Following the legislative and local elections on 5 June, the ruling CNDD-FDD party won 100% of the seats in the National Assembly. Behind this result lie deep-seated economic and political crises. Thousands of desperate young people are leaving their homes to try their luck in neighbouring countries.
MOROSE AND NEGLECTED IN THE PAST, THIS CITY’S CURRENT SPLENDOUR cannot go unnoticed: the former colonial capital Gitega, located in the centre of the country, became the political capital of Burundi in 2019. It is also, and above all, the city where the current President of the Republic, Evariste Ndayishimiye, was born. Gitega now seems to be benefiting from a combination of historical, political and geographical factors — with new hotels springing up everywhere, new businesses opening up (particularly building material stores), and the daily sound of sirens blaring in the streets to clear the way for a minister on his way to a conference, a high-ranking army officer visiting his farm, or a senior official of the ruling party (the CNDD-FDD) returning from a political meeting.

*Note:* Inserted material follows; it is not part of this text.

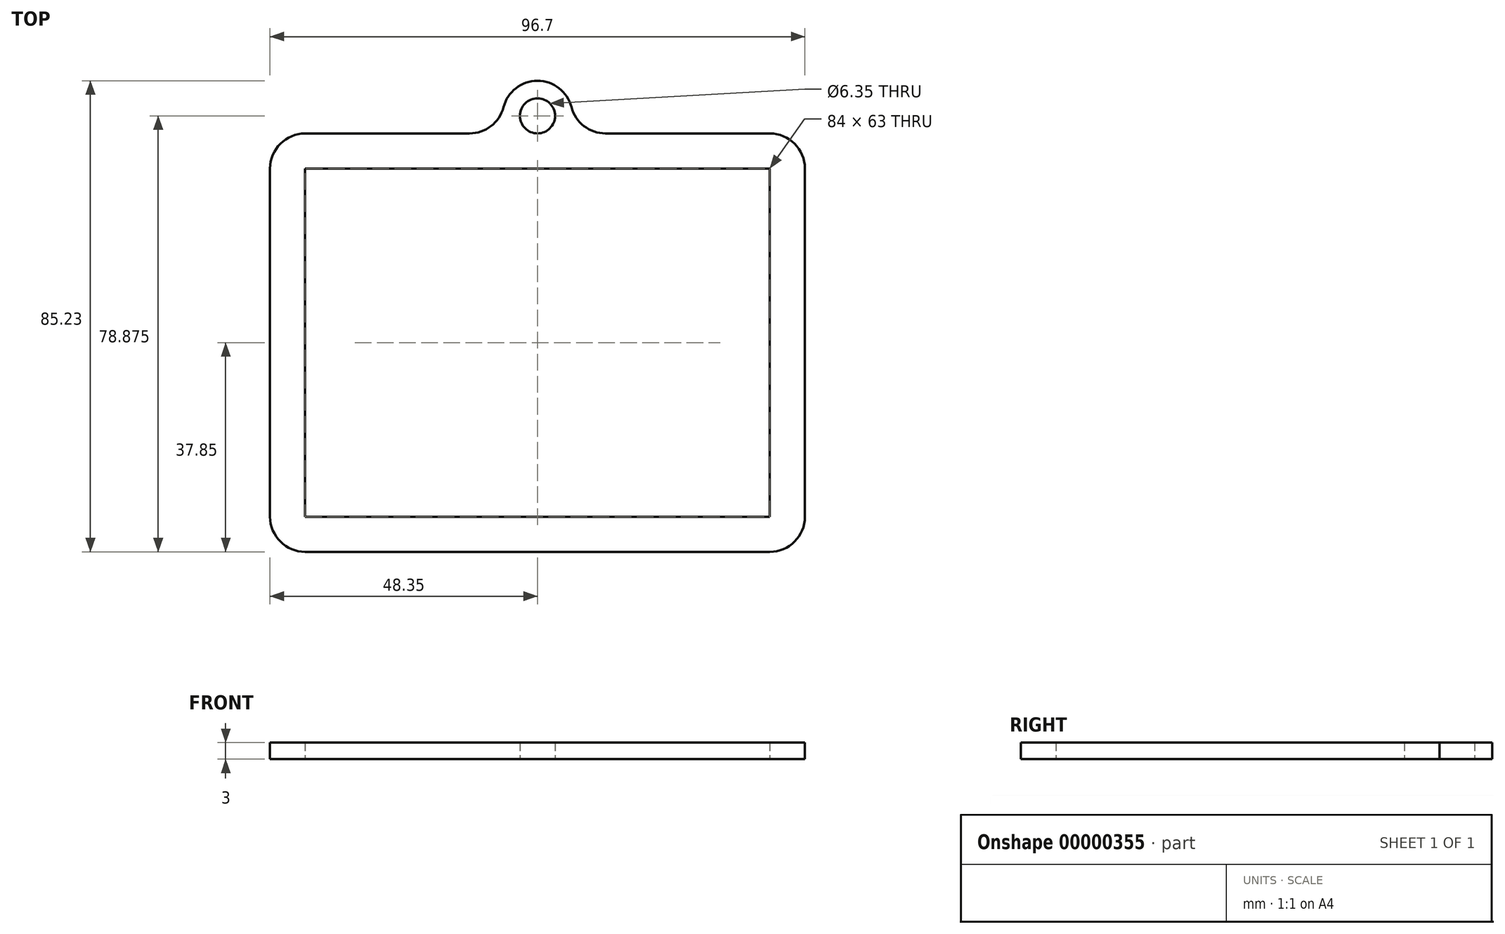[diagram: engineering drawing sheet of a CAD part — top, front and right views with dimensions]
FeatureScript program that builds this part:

Doubts about this allure arise when one looks away from the large construction sites and turns to the ordinary citizens in the streets or on the hills. We are in front of Matergo, one of the city’s most popular new hotels, frequented by authorities, diplomats, businessmen and others. Two vehicles are parked side by side, fuel tanks open. A man standing between the two cars emptied one to fill the other. “It’s a good deal”, whispered a passer-by. “The buyer may have offered him five times the normal price, or even more. That’s the new business here, if you have a car. You queue for days at a petrol station, and if you’re lucky enough to get fuel, you sell it to someone who is not willing to wait. That’s Burundi today. My country is in a really bad shape!”, continued the man, looking around him nervously to make sure his words have not fallen on prying ears. His safety depends on it. In Burundi, even the streets now seem to have ears. To say that the country is in bad shape, that the lives of its citizens are at a standstill because of a widespread fuel shortage that has now lasted more than three years, is to challenge the official narrative — that of a country flowing with milk and honey. As a matter of fact, there can only be joy in ‘the Garden of Eden’, as President Evariste Ndayishimiye has boldly christened Burundi.